**Requirement**
Everything from the first line of the entries through the line containing "kultur av kreativitet" is to be retyped exactly, and nothing beyond it.

**Provided records**
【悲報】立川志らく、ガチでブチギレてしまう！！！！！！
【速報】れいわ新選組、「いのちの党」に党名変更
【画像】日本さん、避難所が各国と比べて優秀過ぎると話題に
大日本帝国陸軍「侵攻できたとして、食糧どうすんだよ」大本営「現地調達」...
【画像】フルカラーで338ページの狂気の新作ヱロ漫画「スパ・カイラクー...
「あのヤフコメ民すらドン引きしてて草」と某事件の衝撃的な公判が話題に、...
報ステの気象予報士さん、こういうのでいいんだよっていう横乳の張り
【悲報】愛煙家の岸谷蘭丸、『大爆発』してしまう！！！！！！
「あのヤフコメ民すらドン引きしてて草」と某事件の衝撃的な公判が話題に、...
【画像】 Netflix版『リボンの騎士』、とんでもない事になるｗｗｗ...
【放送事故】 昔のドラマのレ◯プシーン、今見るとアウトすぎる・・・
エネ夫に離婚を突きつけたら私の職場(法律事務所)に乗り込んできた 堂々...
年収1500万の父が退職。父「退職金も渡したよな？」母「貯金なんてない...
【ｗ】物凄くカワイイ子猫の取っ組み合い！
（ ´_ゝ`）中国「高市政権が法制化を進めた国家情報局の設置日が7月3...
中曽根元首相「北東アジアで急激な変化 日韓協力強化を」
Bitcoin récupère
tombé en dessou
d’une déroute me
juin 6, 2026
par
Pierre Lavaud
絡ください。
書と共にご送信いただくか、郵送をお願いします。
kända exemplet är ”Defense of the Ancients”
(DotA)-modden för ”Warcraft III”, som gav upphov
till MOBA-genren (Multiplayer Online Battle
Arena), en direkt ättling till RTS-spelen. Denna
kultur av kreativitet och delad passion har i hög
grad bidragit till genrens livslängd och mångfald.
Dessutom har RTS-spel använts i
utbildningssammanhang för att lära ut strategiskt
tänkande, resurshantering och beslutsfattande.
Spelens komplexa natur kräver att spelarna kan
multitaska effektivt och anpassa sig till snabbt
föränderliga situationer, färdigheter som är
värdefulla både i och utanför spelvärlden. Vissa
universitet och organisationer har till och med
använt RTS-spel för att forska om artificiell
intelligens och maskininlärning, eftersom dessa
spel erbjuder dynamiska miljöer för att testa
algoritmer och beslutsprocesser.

**Result for this task**
【悲報】立川志らく、ガチでブチギレてしまう！！！！！！
【速報】れいわ新選組、「いのちの党」に党名変更
【画像】日本さん、避難所が各国と比べて優秀過ぎると話題に
大日本帝国陸軍「侵攻できたとして、食糧どうすんだよ」大本営「現地調達」...
【画像】フルカラーで338ページの狂気の新作ヱロ漫画「スパ・カイラクー...
「あのヤフコメ民すらドン引きしてて草」と某事件の衝撃的な公判が話題に、...
報ステの気象予報士さん、こういうのでいいんだよっていう横乳の張り
【悲報】愛煙家の岸谷蘭丸、『大爆発』してしまう！！！！！！
「あのヤフコメ民すらドン引きしてて草」と某事件の衝撃的な公判が話題に、...
【画像】 Netflix版『リボンの騎士』、とんでもない事になるｗｗｗ...
【放送事故】 昔のドラマのレ◯プシーン、今見るとアウトすぎる・・・
エネ夫に離婚を突きつけたら私の職場(法律事務所)に乗り込んできた 堂々...
年収1500万の父が退職。父「退職金も渡したよな？」母「貯金なんてない...
【ｗ】物凄くカワイイ子猫の取っ組み合い！
（ ´_ゝ`）中国「高市政権が法制化を進めた国家情報局の設置日が7月3...
中曽根元首相「北東アジアで急激な変化 日韓協力強化を」
Bitcoin récupère
tombé en dessou
d’une déroute me
juin 6, 2026
par
Pierre Lavaud
絡ください。
書と共にご送信いただくか、郵送をお願いします。
kända exemplet är ”Defense of the Ancients”
(DotA)-modden för ”Warcraft III”, som gav upphov
till MOBA-genren (Multiplayer Online Battle
Arena), en direkt ättling till RTS-spelen. Denna
kultur av kreativitet och delad passion har i hög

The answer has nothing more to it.